Renault’s Big Little Revolution: Europe’s New E-Car Era Could Start at 15% Off

Renault’s Big Little Revolution: Europe’s New E-Car Era Could Start at 15% Off

Europe’s next automotive revolution might not roar into life — it could hum quietly out of a French factory, wearing a diamond badge and a lower price tag.

Renault, the company that’s spent over a century proving that “sensible” and “stylish” don’t have to be enemies, says it’s ready to slash the prices of its smallest EVs — the 4, 5, and upcoming Twingo — by up to 15%. Not with wild new models or gimmicky concepts, but with something far rarer in the modern car world: common sense.

And it all hinges on a bold new idea from Brussels — the European Union’s proposed E-Car category. Think of it as Europe’s answer to Japan’s kei cars: small, affordable electric vehicles built in Europe, for Europe. The aim? To boost EV sales, protect jobs, and fend off the relentless advance of Chinese-built bargain EVs currently flooding the market.

But where others see regulatory complexity, Renault sees opportunity.

Provost’s Pause: A Plea for Breathing Room

Renault Group’s chief strategist, François Provost, has a simple request for Europe’s lawmakers: give engineers a break.

“I don’t ask to remove regulation,” he says, leaning into the mic with the calm intensity of a man who’s read one too many EU documents. “No, I just ask to have ten or fifteen years without new regulation.”

The reason? By 2030, Europe plans to roll out a staggering 107 new automotive regulations — most of them safety or ADAS-related. That’s everything from lane-keeping systems to driver monitoring cameras. The cost of compliance, Provost says, isn’t just measured in euros, but in time, engineering hours, and ultimately, customer price tags.

“Every year,” he explains, “my engineers must redo the job they did last year, just to stay compliant.”

In other words: too many cooks, too many rules, not enough affordable cars.

Europe’s New Small Car Code

If the EU’s E-Car framework lands as expected next month, it’ll set strict parameters:

  • Length under 4.1 metres
  • Lifetime CO₂ output below 15 tonnes
  • Locally built — batteries and all

Sounds tailor-made for Renault’s current A- and B-segment electric cars. So rather than designing a new model, Provost says the brand’s mission is to make the existing ones cheaper.

How? By trimming production costs through Ampere, Renault’s EV efficiency arm. The new Twingo has already achieved a 25% cost reduction, and the company’s target is 40%. That last 10–15%, says Provost, will go straight to the customer.

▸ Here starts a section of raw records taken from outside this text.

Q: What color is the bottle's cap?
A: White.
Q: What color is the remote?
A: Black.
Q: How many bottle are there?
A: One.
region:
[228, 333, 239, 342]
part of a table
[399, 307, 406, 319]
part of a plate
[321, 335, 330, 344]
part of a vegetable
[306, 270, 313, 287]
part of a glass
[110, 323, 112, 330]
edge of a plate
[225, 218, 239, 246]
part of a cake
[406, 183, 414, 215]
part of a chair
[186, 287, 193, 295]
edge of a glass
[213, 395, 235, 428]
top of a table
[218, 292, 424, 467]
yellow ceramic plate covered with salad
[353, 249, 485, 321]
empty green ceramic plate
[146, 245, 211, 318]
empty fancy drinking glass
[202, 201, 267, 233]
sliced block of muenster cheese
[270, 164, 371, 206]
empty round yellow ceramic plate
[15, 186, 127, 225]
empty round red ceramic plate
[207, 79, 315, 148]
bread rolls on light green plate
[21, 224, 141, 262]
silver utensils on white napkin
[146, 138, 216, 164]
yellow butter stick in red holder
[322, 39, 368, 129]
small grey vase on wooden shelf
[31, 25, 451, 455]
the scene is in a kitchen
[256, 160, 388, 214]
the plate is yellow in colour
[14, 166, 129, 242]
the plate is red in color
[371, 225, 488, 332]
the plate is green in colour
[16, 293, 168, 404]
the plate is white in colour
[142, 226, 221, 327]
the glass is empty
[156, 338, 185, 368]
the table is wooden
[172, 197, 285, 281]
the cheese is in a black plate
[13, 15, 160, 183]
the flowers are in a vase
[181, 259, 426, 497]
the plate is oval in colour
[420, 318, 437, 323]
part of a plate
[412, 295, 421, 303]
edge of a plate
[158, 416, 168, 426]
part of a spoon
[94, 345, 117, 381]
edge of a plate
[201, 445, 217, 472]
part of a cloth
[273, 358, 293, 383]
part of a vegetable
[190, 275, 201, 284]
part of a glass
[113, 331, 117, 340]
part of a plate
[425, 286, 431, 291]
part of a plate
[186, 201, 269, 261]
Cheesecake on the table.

That could make the next-gen Twingo or Renault 5 one of the most attainable electric cars in Europe — and possibly the first EVs to feel like proper spiritual successors to the people’s cars of old.

Meanwhile at Dacia…

Of course, Renault’s scrappy sibling Dacia has its own tricks. The brand’s Hipster city car concept — a tongue-in-cheek name for what might be the most democratic EV yet — points toward a potential sub-£15,000 electric model.

Provost plays coy on whether it’ll ever reach production, but it’s not hard to imagine Dacia turning that idea into something real if the new rules make it viable. After all, this is the company that built an empire on no-nonsense affordability.

The Bigger Picture: Saving Europe’s Soul

Provost’s final argument hits home like a punchy editorial from this very magazine. Europe, he says, is in danger of pricing itself out of mobility.

Car prices rise. Regulations multiply. People stop buying. The average car on Europe’s roads now clocks in at 12.5 years old, and that means no progress — not in emissions, not in safety, not in jobs.

“So you change your playbook,” he says. “Start from what price do people need to pay to buy cars again?

It’s a surprisingly revolutionary idea — that saving Europe’s car industry might start not with another €100,000 luxury EV, but with an honest, compact Renault that ordinary people can afford.

Renault isn’t trying to outsmart Tesla or out-flash the Chinese EV upstarts. It’s trying to remind Europe what a small car can be — and why we fell in love with them in the first place.

If the EU gets this right, the next automotive renaissance won’t come from Silicon Valley or Shanghai. It’ll come from a quiet hum down a French back road, under the glow of a Twingo’s LED smile.